Collected data
↓↓↓

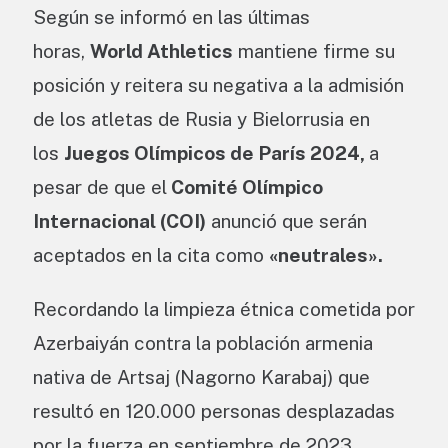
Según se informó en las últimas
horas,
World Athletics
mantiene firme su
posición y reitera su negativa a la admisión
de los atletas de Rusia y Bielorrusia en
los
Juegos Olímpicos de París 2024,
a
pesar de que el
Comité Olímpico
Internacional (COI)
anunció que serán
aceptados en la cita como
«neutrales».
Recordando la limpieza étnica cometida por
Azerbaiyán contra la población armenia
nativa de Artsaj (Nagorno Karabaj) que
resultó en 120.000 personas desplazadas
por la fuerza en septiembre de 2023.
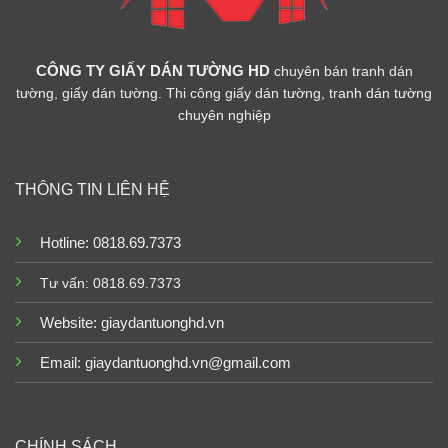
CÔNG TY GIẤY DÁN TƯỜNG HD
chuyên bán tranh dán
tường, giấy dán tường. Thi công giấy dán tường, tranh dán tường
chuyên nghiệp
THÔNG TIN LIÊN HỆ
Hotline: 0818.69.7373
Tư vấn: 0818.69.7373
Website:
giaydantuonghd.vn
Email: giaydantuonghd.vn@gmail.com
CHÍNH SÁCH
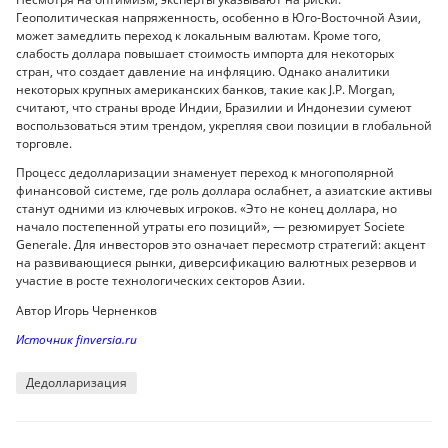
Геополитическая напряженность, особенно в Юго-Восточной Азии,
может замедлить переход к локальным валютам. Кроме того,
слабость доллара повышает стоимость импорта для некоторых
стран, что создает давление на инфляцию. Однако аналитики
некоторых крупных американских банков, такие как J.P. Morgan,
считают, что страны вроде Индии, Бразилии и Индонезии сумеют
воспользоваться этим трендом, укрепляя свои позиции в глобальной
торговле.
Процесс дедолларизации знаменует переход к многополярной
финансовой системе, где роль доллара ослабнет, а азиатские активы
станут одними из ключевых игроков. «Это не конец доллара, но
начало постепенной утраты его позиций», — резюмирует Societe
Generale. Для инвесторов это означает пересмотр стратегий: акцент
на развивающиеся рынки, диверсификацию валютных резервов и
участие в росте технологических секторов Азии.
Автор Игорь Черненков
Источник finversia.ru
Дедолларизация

↑↑↑

# Task directions:
Rewrite as a numbered list the lines starting at the one that contains "Геополитическая напряженность, особенно" and ending at the final line, leaving out any blank lines.

# Response to the exercise:
1. Геополитическая напряженность, особенно в Юго-Восточной Азии,
2. может замедлить переход к локальным валютам. Кроме того,
3. слабость доллара повышает стоимость импорта для некоторых
4. стран, что создает давление на инфляцию. Однако аналитики
5. некоторых крупных американских банков, такие как J.P. Morgan,
6. считают, что страны вроде Индии, Бразилии и Индонезии сумеют
7. воспользоваться этим трендом, укрепляя свои позиции в глобальной
8. торговле.
9. Процесс дедолларизации знаменует переход к многополярной
10. финансовой системе, где роль доллара ослабнет, а азиатские активы
11. станут одними из ключевых игроков. «Это не конец доллара, но
12. начало постепенной утраты его позиций», — резюмирует Societe
13. Generale. Для инвесторов это означает пересмотр стратегий: акцент
14. на развивающиеся рынки, диверсификацию валютных резервов и
15. участие в росте технологических секторов Азии.
16. Автор Игорь Черненков
17. Источник finversia.ru
18. Дедолларизация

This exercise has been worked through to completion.